Labour MP Mark Hendrick says we need a housing policy to improve the housing stock throughout the UK so that we can ensure that all homes are made energy efficient


In my Preston constituency, the failure of a Government-backed energy saving scheme has caused a significant degree of harm to hundreds of residents and their homes. After six years of dogged campaigning, the Department of Business, Energy and Industrial Strategy has offered no meaningful assistance to some of the most vulnerable in the society.

The Community Energy Saving Programme (CESP) was created to target low-income areas of Britain and obligated large energy companies to offer energy saving improvement works. The Fishwick ward of Preston is one of the most deprived communities in the country.  The CESP scheme which was taken up in Fishwick involved the installation of insulating external wall cladding and could have offered residents a real chance to improve the energy efficiency of their properties.

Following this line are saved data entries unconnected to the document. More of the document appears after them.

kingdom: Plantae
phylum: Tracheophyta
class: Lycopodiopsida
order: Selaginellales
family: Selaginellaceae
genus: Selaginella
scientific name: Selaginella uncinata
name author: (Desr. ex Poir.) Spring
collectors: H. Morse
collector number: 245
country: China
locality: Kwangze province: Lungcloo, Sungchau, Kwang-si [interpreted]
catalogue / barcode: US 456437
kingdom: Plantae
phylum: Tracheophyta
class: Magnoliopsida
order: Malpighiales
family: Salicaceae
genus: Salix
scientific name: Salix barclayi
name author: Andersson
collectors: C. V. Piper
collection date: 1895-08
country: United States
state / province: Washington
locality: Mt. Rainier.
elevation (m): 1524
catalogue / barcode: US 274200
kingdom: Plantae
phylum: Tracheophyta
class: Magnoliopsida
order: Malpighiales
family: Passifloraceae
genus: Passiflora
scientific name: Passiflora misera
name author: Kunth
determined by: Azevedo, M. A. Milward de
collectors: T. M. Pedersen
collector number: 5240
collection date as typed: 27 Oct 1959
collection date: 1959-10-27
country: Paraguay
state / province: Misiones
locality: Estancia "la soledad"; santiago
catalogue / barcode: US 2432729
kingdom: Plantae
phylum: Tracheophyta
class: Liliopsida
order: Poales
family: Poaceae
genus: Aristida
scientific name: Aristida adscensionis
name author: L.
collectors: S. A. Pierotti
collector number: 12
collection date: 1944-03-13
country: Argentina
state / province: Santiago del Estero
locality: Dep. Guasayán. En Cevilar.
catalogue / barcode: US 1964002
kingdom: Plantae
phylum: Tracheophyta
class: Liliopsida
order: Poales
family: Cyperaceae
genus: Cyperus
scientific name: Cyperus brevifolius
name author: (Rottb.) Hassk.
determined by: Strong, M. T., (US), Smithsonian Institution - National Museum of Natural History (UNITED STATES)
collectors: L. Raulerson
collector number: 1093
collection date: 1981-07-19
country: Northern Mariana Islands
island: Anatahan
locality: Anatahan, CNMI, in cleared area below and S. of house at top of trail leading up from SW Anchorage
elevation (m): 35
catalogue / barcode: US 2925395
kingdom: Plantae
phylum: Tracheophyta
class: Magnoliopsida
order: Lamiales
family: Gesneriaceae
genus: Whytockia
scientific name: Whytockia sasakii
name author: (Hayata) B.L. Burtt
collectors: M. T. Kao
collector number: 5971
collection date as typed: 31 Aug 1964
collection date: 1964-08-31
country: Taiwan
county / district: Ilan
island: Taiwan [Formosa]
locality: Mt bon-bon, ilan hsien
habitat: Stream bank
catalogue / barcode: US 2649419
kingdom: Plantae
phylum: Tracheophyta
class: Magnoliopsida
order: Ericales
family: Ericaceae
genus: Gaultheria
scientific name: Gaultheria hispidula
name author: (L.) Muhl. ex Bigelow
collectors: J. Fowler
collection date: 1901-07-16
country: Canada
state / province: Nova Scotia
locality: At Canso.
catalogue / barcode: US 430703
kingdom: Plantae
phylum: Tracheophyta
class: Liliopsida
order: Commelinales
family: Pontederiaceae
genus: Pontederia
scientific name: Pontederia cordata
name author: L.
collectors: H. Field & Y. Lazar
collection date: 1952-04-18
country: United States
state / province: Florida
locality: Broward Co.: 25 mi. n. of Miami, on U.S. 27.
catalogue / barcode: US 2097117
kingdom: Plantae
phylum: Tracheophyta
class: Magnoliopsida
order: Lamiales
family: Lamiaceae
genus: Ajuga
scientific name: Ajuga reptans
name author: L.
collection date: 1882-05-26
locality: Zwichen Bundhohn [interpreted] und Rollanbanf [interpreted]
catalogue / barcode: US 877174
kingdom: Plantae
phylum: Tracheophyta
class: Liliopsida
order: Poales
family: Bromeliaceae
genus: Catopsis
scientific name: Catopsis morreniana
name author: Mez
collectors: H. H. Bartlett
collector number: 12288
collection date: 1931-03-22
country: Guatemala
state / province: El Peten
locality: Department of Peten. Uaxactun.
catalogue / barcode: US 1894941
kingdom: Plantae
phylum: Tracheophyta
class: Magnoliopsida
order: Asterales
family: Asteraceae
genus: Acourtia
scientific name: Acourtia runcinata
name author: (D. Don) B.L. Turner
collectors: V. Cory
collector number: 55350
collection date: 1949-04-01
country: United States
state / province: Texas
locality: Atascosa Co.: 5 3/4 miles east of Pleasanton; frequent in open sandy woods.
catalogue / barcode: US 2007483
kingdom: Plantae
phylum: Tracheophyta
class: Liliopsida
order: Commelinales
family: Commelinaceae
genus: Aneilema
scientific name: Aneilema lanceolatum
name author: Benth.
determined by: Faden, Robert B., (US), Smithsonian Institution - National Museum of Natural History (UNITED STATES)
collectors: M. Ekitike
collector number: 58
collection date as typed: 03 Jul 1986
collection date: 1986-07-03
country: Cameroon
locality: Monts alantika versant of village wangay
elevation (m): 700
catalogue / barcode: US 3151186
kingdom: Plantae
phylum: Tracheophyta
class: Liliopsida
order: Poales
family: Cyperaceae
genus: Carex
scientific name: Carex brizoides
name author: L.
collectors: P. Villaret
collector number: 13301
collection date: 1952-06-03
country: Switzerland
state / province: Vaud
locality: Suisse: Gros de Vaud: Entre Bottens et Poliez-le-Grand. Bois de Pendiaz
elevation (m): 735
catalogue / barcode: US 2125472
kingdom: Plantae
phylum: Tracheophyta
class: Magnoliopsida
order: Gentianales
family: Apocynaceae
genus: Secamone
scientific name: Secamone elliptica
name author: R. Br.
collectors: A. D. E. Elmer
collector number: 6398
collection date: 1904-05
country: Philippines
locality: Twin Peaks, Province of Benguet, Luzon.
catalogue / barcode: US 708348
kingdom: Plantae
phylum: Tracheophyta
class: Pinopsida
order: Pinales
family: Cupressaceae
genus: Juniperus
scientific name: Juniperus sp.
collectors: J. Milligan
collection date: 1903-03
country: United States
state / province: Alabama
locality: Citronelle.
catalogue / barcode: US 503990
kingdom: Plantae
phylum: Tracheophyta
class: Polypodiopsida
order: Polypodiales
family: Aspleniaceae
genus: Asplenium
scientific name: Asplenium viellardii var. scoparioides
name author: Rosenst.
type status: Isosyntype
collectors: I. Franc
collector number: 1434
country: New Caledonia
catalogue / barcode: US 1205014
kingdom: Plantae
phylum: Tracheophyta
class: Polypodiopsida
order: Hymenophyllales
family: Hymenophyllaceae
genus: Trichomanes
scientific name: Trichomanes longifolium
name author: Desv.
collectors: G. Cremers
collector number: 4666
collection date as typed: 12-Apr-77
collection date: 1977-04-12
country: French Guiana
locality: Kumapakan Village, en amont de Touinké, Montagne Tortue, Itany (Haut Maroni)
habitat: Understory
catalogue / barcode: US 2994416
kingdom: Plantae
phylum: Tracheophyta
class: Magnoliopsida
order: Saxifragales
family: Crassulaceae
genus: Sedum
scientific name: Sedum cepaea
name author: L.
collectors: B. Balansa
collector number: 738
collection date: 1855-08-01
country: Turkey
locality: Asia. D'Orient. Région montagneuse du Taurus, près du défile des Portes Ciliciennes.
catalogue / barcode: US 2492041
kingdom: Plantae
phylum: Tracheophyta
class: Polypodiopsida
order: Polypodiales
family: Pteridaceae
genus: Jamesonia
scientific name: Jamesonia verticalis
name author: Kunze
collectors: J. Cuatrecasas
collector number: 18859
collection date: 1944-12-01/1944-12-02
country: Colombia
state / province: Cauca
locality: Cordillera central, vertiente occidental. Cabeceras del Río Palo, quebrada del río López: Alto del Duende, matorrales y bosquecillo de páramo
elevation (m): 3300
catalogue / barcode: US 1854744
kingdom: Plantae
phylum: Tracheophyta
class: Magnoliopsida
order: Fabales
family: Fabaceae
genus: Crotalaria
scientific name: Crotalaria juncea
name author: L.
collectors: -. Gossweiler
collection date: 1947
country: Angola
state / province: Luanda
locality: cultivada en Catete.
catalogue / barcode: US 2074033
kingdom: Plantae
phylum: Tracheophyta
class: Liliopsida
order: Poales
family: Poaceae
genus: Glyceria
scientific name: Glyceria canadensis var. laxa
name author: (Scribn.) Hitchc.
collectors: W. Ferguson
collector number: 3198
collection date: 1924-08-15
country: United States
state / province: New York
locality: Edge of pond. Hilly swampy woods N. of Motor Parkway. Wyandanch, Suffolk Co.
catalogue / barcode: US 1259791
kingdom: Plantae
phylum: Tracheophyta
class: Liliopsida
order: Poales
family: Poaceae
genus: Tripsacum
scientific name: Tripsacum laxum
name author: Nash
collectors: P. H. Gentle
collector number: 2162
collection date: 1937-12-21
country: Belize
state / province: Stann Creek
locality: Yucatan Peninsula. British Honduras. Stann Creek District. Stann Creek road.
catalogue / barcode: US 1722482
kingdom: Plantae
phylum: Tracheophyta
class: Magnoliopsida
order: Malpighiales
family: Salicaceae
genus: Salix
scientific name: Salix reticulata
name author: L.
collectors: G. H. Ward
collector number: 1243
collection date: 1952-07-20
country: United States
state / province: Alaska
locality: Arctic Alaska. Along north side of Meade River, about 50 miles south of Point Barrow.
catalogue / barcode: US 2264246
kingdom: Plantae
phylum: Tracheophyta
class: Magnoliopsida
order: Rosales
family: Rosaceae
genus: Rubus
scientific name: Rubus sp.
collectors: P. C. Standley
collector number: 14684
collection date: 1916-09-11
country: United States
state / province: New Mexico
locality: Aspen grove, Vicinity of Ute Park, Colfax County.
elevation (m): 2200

In reality, the residents were left with homes that are barely habitable and have damp, fungus, mould, wall corrosion, poor drainage, inefficient ventilation and properties that they are unable to sell.

The installation company responsible for the work fell into administration. In the years that followed, there were a growing number of complaints from hundreds of residents in Fishwick on the quality of the workmanship and the safety of their properties. I raised these with the Government and a number of organisations including Ofgem but to no avail. I am now aware that these problems have occurred in other areas of the UK with reports of sub-standard work in similar schemes being made in Wales.

This case in Preston has revealed failures at every level of the process. During the last Labour Government I was the Parliamentary Private Secretary to Margaret Beckett, the then Secretary of State for the Department for Environment, Food and Rural Affairs. The Department ran the Warm Front scheme and we ensured that we had vetted contractors who could ensure a certain level of quality.  Even though we had the odd complaint, we did not see anything on the scale of the problems we have seen with CESP. The Government should be investing in new innovation for energy efficient boilers, loft insulation and double glazing but instead focuses on cheap and easy fixes, such as cladding. This gamble has been at the expense of some of the most income-strapped households in Preston and after a six-year saga, lessons need to be learnt from this to ensure that these kinds of failures can never happen again. 

The Government must implement a progressive strategy to improve the housing stock throughout the UK, ensuring that all homes are made energy efficient. We need a housing policy that offers a complete remedy to these terrible problems faced by my constituents and not just easy fixes that leave people in abysmal living conditions.